> [Problem details]
Transcribe the listing exactly, so that nothing but the pictures is missing.

> [Provided data]
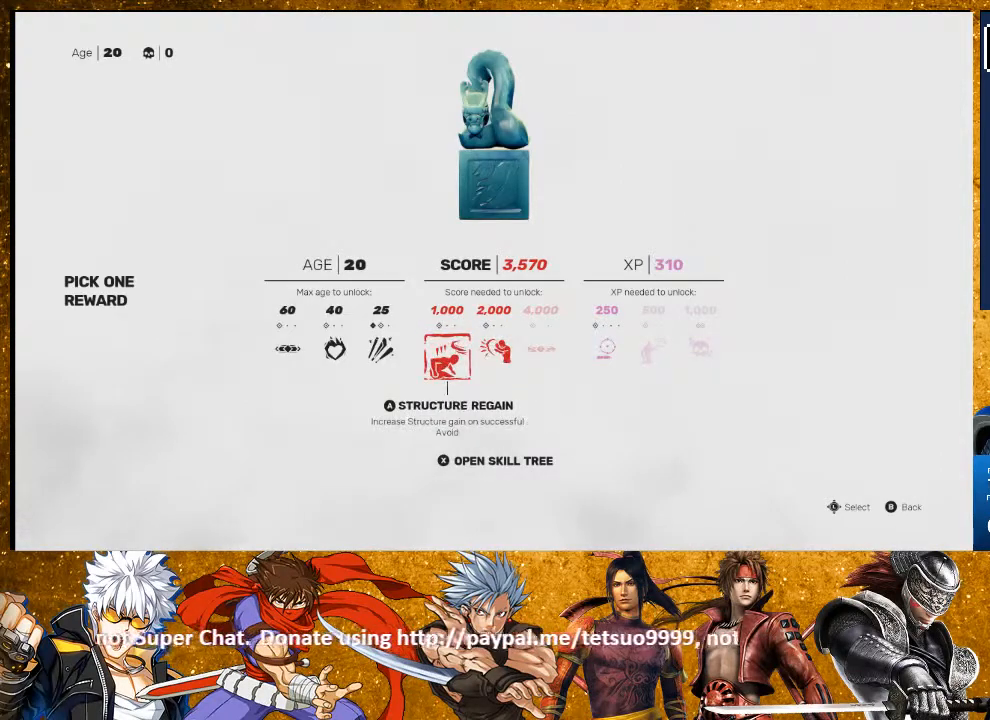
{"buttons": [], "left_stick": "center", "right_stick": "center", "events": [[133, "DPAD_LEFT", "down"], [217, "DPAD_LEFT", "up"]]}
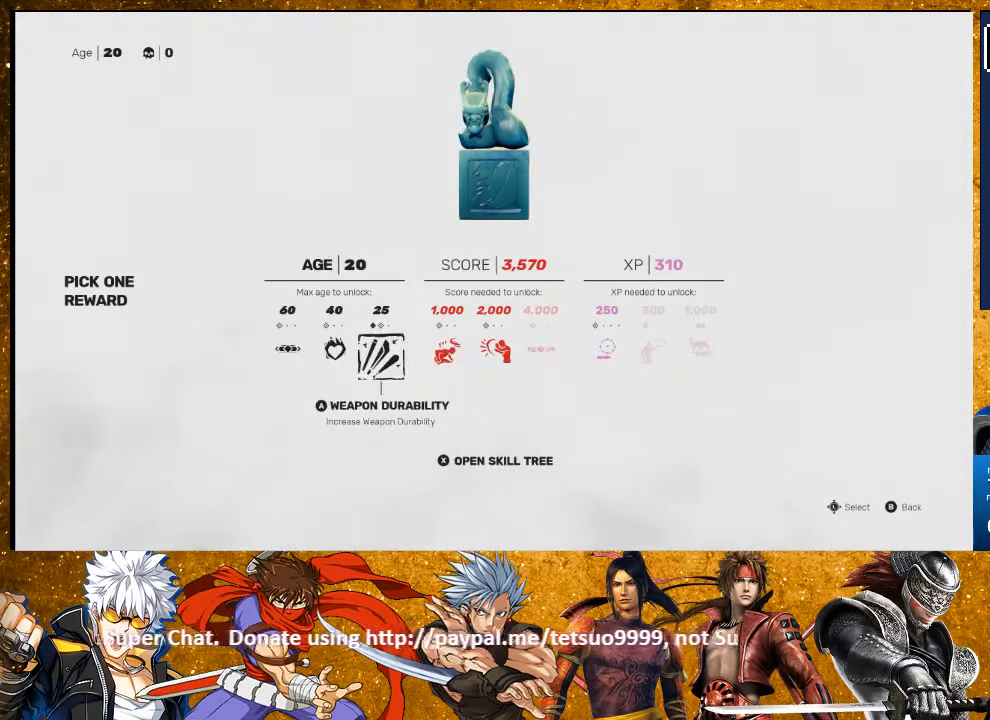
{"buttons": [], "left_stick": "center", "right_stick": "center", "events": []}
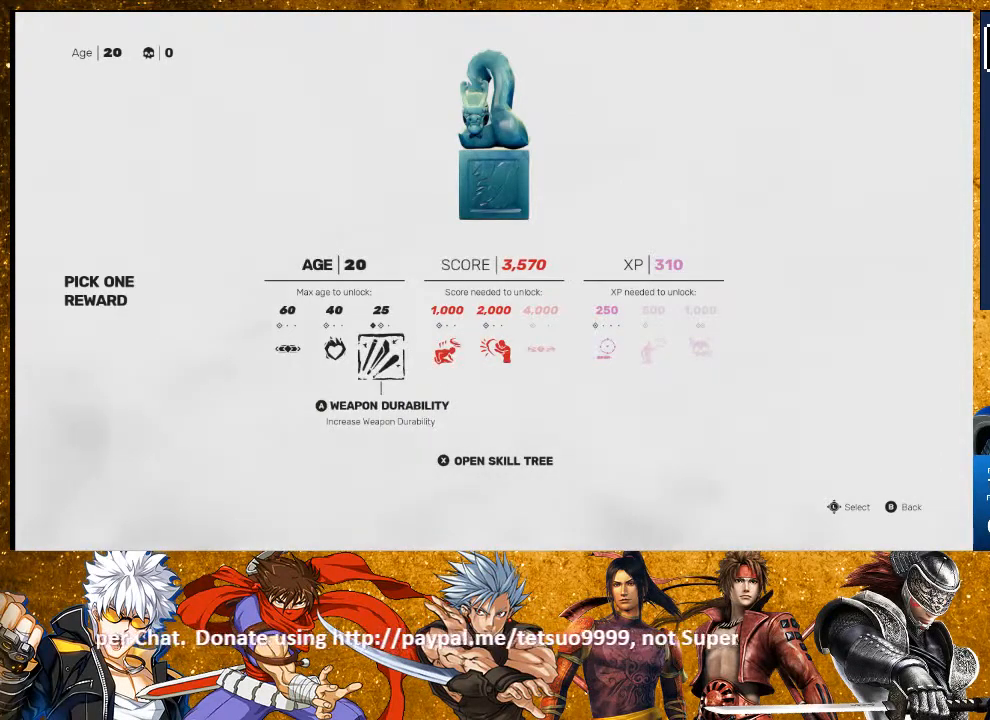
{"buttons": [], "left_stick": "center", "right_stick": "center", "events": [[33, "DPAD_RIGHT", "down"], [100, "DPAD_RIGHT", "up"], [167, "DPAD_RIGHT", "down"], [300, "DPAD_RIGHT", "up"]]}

> [Answer below]
{"buttons": [], "left_stick": "center", "right_stick": "center", "events": [[133, "DPAD_LEFT", "down"], [217, "DPAD_LEFT", "up"]]}
{"buttons": [], "left_stick": "center", "right_stick": "center", "events": []}
{"buttons": [], "left_stick": "center", "right_stick": "center", "events": [[33, "DPAD_RIGHT", "down"], [100, "DPAD_RIGHT", "up"], [167, "DPAD_RIGHT", "down"], [300, "DPAD_RIGHT", "up"]]}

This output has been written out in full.